しかし創立20周年という節目で,ゲーム業界に対するいろんな想いもありまして。今年は,ここで「ゲーム業界にレベルファイブあり」というのをしっかりアピールしておきたいなと。
4Gamer:
レベルファイブブースでは「
妖怪ウォッチ4」「
イナズマイレブン アレスの天秤」が大々的に出展されていますが,それぞれの初代作品を当時遊んでいた子供も成長しているわけですし,確かに「ここしかないな」と思えるタイミングでのTGS出展でした。
日野氏:
当時と比べて,僕らもゲームもかなり進化しました。ゲームショウ会場ならではの大きな画面に出力しても恥ずかしくないものを作れるようになったんだなと思います。やっぱり,東京ゲームショウってハイクオリティなゲームが競い合う場というイメージもありますからね。
4Gamer:
2018年秋に「イナズマイレブン アレスの天秤」,2018年冬には「妖怪ウォッチ4」がリリース予定となっていますが,日野さんの視点で,このタイトルではここに注目してほしいというポイントを教えてください。
日野氏:
できれば……“今は”見てほしくないですね(笑)。
4Gamer:
そんな(笑)。
########
**問題**
課題文によれば、「イナズマイレブン アレスの天秤」はいつリリース予定とされているか。 これらの行は課題文とは関係がありません。

保存済みの記録:
########
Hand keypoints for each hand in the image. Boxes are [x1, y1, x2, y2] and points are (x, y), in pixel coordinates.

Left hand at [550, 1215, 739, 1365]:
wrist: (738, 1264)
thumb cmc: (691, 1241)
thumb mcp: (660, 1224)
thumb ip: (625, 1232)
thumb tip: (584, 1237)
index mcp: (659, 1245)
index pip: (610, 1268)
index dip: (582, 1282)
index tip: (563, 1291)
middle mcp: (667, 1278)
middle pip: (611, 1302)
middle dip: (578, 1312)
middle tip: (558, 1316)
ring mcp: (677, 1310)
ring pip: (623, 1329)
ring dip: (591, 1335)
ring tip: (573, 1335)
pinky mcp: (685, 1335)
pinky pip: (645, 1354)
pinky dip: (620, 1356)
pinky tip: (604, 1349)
########
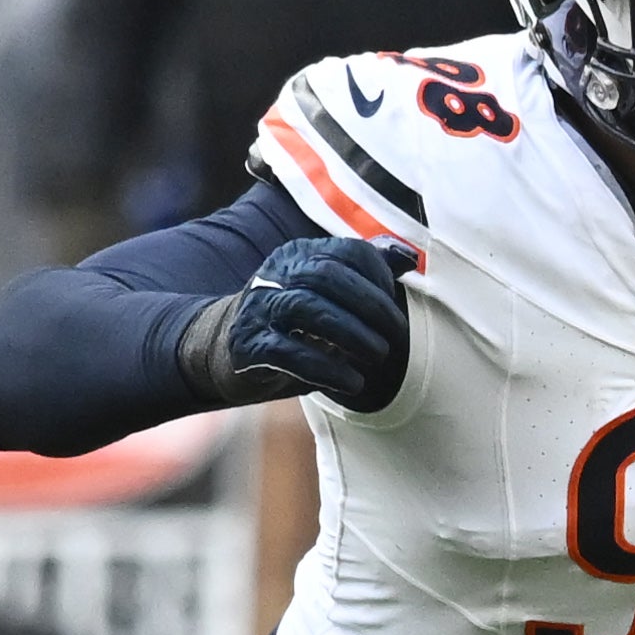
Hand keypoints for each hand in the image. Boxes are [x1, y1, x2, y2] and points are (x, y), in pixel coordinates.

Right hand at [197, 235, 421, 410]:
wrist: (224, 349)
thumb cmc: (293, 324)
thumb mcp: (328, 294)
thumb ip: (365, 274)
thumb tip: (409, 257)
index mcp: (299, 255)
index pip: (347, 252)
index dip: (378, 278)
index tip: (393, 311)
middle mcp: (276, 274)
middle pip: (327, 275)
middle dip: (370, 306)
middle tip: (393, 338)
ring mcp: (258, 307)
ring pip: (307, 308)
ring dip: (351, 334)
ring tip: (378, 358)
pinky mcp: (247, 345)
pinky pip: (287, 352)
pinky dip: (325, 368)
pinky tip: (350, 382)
########
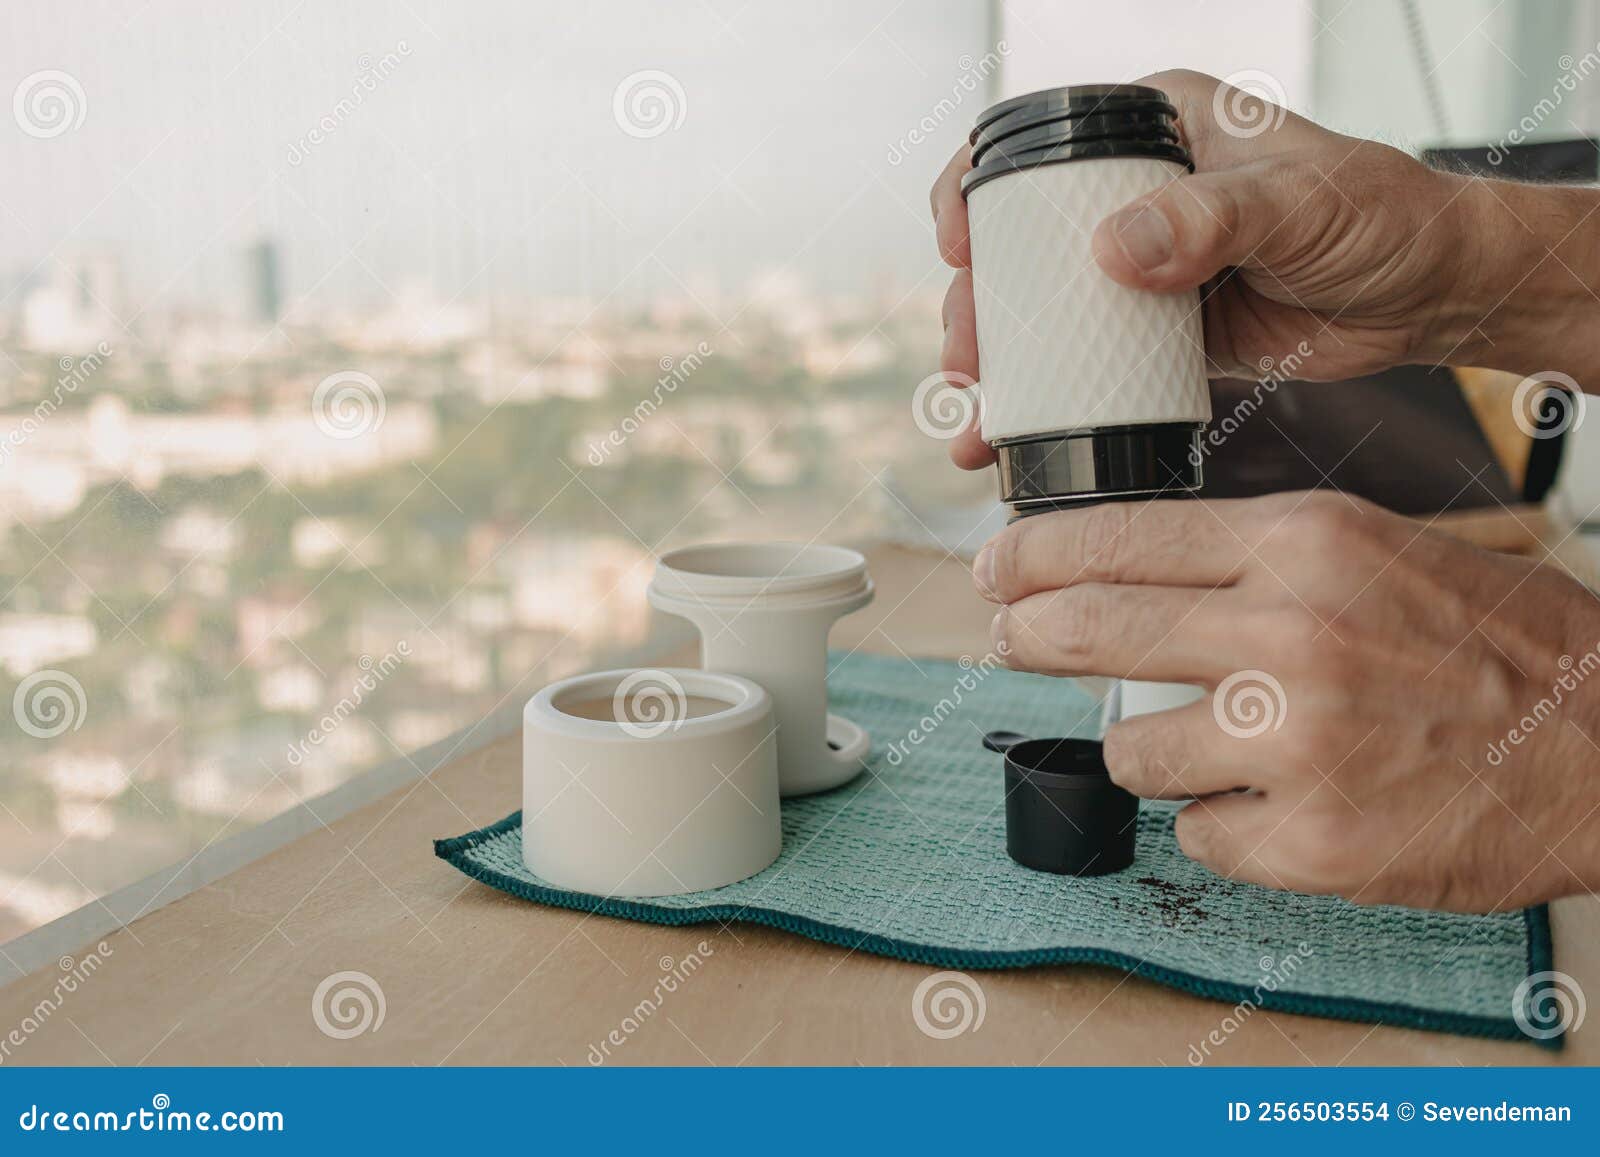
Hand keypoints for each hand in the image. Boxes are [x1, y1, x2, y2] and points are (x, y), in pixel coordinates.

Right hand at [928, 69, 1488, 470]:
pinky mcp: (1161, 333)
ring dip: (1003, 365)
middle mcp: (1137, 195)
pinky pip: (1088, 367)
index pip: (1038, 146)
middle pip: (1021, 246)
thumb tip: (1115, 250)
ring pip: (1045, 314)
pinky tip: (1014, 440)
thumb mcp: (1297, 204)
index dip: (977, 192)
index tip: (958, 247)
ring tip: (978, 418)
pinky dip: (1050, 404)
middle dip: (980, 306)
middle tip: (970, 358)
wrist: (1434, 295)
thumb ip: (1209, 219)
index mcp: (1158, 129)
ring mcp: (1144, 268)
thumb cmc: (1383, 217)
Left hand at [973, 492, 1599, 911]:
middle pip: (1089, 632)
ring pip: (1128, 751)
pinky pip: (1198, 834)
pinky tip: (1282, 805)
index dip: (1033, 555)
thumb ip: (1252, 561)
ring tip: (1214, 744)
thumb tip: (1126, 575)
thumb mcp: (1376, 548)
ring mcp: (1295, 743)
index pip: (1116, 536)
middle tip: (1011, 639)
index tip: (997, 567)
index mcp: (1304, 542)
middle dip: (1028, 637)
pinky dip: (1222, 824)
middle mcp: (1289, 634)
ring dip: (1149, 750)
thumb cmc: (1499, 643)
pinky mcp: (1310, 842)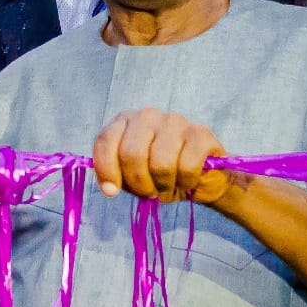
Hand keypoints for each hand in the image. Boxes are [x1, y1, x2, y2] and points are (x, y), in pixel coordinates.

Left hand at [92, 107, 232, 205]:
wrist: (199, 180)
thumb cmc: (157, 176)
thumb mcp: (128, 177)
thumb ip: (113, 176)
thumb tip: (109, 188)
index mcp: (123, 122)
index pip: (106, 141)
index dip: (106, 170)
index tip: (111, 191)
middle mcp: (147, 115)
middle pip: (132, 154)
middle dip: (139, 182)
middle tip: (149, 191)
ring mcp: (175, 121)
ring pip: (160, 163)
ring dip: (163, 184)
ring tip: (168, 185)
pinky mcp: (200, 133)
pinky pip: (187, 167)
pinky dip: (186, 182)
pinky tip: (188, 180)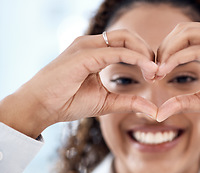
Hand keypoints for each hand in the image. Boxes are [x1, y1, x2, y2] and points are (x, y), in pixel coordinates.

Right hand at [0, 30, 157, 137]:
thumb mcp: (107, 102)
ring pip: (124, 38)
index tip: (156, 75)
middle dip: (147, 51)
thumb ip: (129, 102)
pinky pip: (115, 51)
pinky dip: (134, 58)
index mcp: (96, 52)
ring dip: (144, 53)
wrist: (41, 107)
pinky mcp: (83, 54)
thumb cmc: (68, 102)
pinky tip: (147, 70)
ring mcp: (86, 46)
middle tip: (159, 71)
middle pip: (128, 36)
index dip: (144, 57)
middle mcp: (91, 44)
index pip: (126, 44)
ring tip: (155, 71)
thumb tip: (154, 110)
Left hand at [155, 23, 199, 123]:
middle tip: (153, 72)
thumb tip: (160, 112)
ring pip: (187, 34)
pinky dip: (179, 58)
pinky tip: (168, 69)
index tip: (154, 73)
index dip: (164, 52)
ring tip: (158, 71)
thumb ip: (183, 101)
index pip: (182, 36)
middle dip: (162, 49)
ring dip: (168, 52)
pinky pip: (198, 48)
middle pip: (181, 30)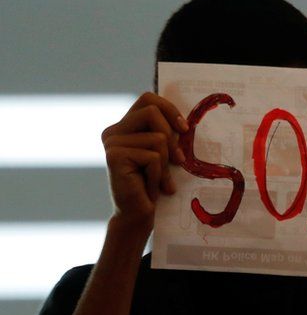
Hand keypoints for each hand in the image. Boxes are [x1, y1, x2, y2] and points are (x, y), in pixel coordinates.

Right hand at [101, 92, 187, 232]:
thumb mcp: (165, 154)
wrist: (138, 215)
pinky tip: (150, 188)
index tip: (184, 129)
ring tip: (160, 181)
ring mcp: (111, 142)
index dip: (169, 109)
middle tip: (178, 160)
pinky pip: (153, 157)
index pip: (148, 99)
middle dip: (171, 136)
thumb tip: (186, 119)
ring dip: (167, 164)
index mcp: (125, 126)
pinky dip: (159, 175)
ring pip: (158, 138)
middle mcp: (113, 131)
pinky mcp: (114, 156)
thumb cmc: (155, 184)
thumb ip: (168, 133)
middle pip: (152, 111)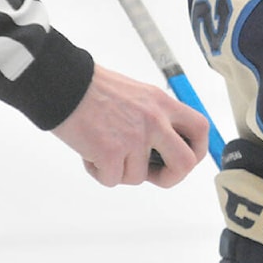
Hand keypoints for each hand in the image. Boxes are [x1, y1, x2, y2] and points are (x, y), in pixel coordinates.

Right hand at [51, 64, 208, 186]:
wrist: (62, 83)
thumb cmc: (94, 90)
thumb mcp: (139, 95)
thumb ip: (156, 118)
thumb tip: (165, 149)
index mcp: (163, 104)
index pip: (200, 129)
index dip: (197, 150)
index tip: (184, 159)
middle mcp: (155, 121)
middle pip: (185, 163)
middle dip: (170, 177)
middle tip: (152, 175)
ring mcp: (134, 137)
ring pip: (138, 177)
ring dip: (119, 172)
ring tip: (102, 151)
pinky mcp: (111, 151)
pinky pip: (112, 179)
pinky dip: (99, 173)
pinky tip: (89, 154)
########
**解答**
2018年秋です。